Padron saw how doctors helped members of his community, his family, learn to prioritize their own health, even with limited resources. "We were blessed with a primary care physician who told us, 'Hey, you don't have money, but come over anyway. We'll see what we can do for you.' I'm still inspired by that approach to medicine."
Padron needed a place to transform into that same type of lifesaver. "Basically, everyone I talked to about Trinity said, 'Hey, this place is tough, but get out of here on the pre-med track, and you're guaranteed to have a higher level of thinking."
Padron majored in biology, but says the power of the liberal arts was variety. "I took philosophy, I took music, I took PE classes, I took art classes, I took economics. And so honestly, I just really fell in love with being able to take a bite out of all of the fields that I was interested in," he says.
Not every step of Padron's journey was joyful. From genes and phenotypes to organic chemistry, he stressed about his grades to the point of almost giving up on his dream. "There were entire semesters I cried," he says.
Struggling, Padron turned to Biology Professor Jonathan King, Ph.D. (now head of Trinity's pre-med track). "I told him, 'There's geniuses here, and they're doing way better than me,'" Padron recalls. "But Dr. King told me, 'Hey, you have a story. Everybody's different. If this is something you really want to do, you pursue it to the fullest because failure only comes from you giving up.' And so his words really carried deeply with me, and that was what really pushed me to keep pursuing medicine."
Padron went on to attend Universidad Autónoma de Guadalajara, a private medical school in Mexico. After two years there, plus a clinical rotation in Las Vegas, where he rotated through pediatrics, surgery, internal medicine, family, OB-GYN, psychology, and emergency, he's now preparing for residency.

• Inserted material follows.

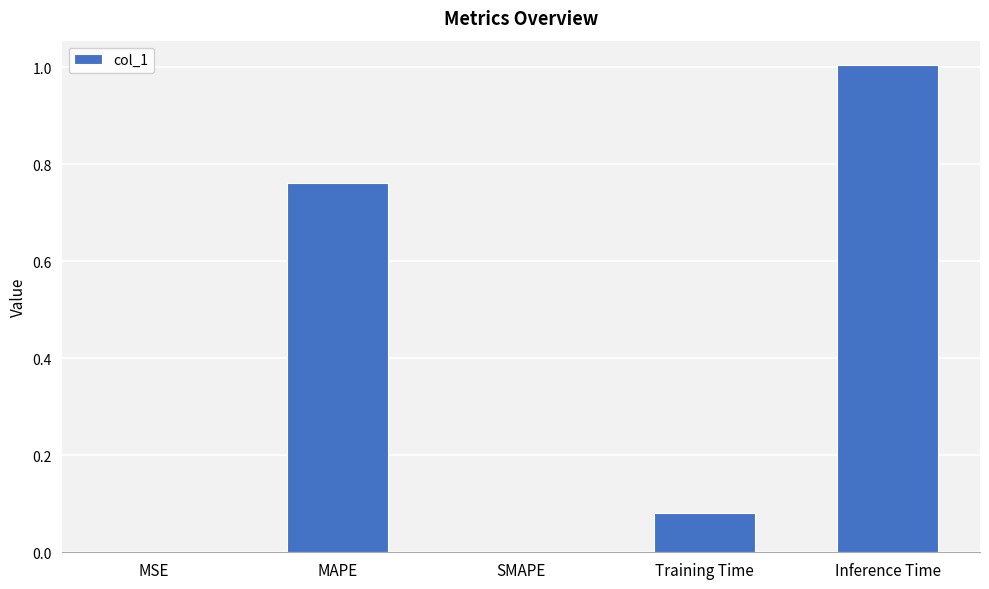

What is the greatest value displayed?

1.0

Padron is carrying one word with him: gratitude.
Gratitude for his first doctor. For the lessons he learned from struggling. For the chance to keep learning-and to one day offer the same care to others. Thanks to the liberal arts, Padron says he'll be able to create the same type of connection that inspired him as a young kid in Pharr.
"What Trinity gave me through the liberal arts was the ability to talk to anyone."
In family medicine, he says, "that's everything."
Liberal Arts for the 21st Century
Students like Padron, Ferretti, and Kusnadi are part of a larger success story for Trinity and the liberal arts. The numbers speak for themselves:
More than 20% of our graduates are emerging with two or more majors. In the Class of 2025, 68% of students participated in at least one research or internship opportunity. These experiences are creating well-rounded people employers are eager to hire.
That's why Trinity's positive outcomes rate has remained stellar for five straight years. From the Class of 2021 through the Class of 2025, outcomes have consistently hovered around 97% to 98%.
And Tigers are using their liberal arts skills to make a difference in their fields. TIME magazine recognized Trinity in 2025 as one of the best colleges for producing future leaders by cultivating critical thinkers.
"Trinity students are leaving campus as resourceful, experienced leaders, truly ready to change the world, not just to react to it," says Megan Mustain, Ph.D., provost and vice president for Academic Affairs. "And that's because Trinity-and the liberal arts-lets you expand your world."